Have frequent IT-meetings
Meetings are essential to get things done within your department. They will improve communication between developers. When you want to start with your frequent meetings, apply the following basic rules:
- Create a format; without it, your meetings will become a mess.
- Keep track of time; after one hour the level of concentration will be low.
- Early topic announcements; let attendees to prepare themselves.
When your developers are used to meetings, you also can give product-presentations. This will not just improve communication within your department, but it will also improve communication with other department or clients. To prepare developers for product-presentations, start off with simple internal presentations at the end of some part of development: “look at this new feature I developed” .
Whatever meetings you decide to have, you will see your department will function better with than without them.
Write all kinds of documentation
There are several kinds of documentation which all are helpful to improve your companies products. Some of these documents are essential to achieve a better performing IT-department. For short, the following types should at least be created:
- In-line documentation or Doc-blocks; helps understanding parts of the code without reading the code itself (it might also appear in developers IDE’s).
- Technical documentation; how is the application build.
- End-User documentation; how should the application be used.
- Wiki or wiki-like system; about development, database recoveries, managing crashes or other knowledge that’s relevant to share.
Create a backlog
There is no such thing as bug-free software. Keeping track of these bugs is very easy. You can use a bug-tracker or tickets-system to store bugs that appeared within your products. The system you decide to use, should also be accessible to end-users because they probably are the ones that will find bugs. The tickets or bugs together are considered a backlog; which can be used for the next release or patch.

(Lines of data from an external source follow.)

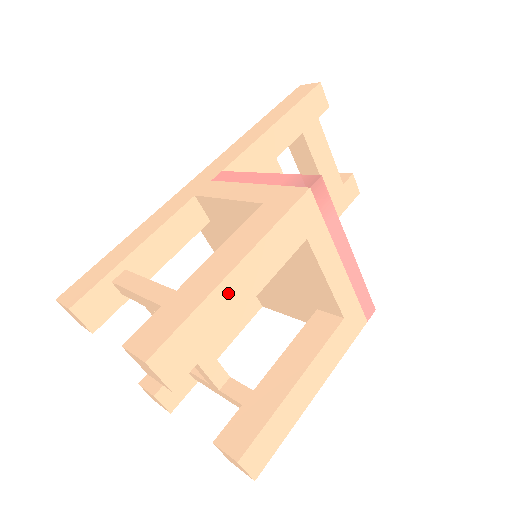
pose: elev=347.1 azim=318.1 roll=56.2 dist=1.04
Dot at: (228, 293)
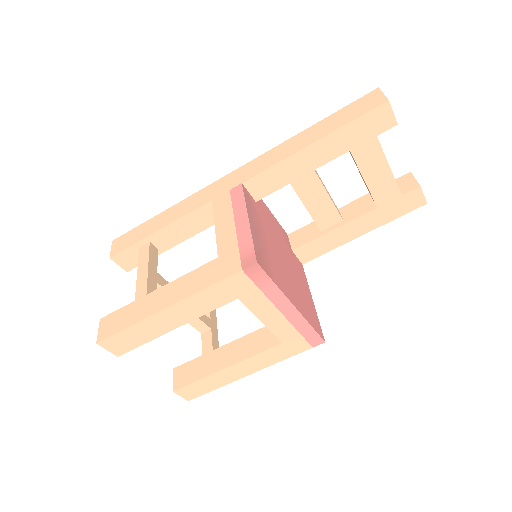
Dot at: (158, 321)
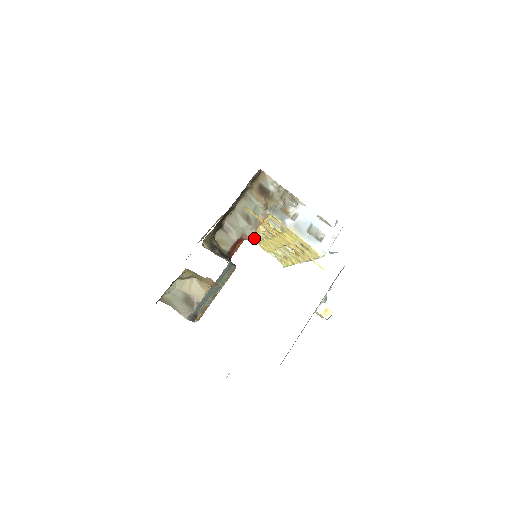
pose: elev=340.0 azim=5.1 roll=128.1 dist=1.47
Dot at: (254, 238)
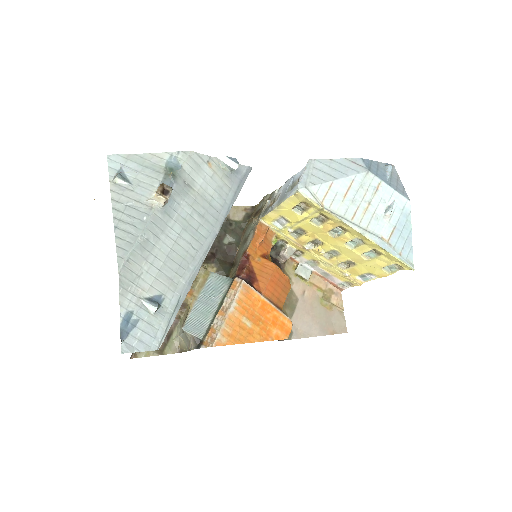
Dot at: (359, 274)
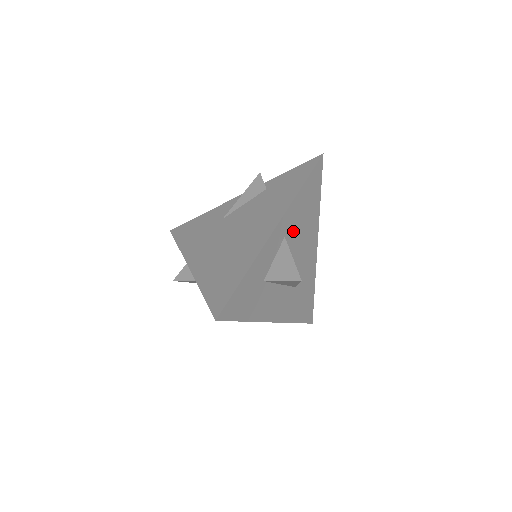
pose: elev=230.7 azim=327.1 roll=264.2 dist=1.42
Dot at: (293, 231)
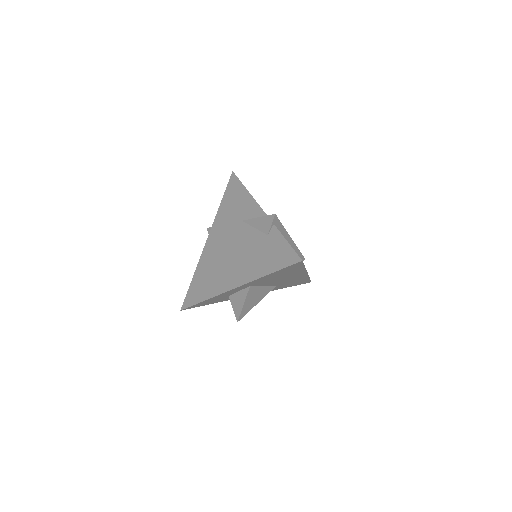
Dot at: (263, 282)
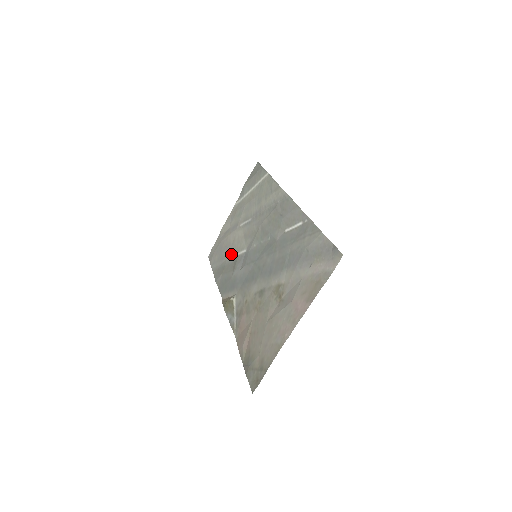
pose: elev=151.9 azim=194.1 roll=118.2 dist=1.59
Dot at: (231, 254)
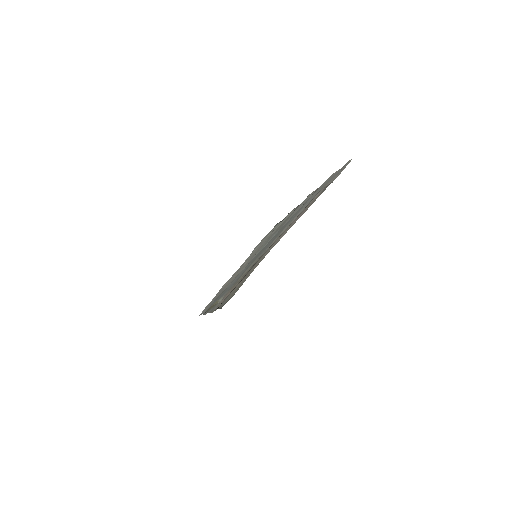
Dot at: occluded
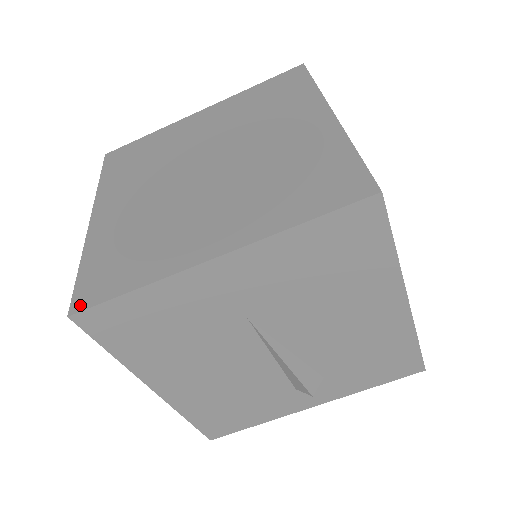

Use a version control system
The main reason you should use version control is that when deployment fails you can go back to the last stable release and fix your code without stress. Even when just one developer is working on an application, it is vital to have some kind of version control system like SVN or GIT. Remember that version control helps you with the following issues:
- Allow multiple users to work on the same files
- Review the code that is added or changed
- Revert code on errors or bugs
- Spot bugs that emerged during development
Create software release cycles
It is very stressful to “develop-test-release-deploy” for each bug that is solved or feature that is created. Instead you should gather some changes or fixes and bundle them in a single release. When you do so, it’s more likely you will be guided by the time to release your software. This approach is called a release cycle. It is cost reducing and is transparent for clients; they know when the next version is released.
Test your application
Software should never be deployed without testing it first. This means you should never allow your developers to edit online!
There are several types of tests: code reviews, performance tests, end-user tests, etc. Each application should at least been approved by doing an end-user test that contains the core functionality. This end-user test is best written before or during the development. You should record the outcome of each test, so they can be approved before releasing.
Finally, what else can you do?
If you’ve managed to implement all that is written above, you can still improve your department. Do you have any kind of coding standard? Does anyone do code reviews? Or what about Agile development, or test-driven-development? I think you and your team can professionalize yourself even further. Just use one of your meetings to talk about it.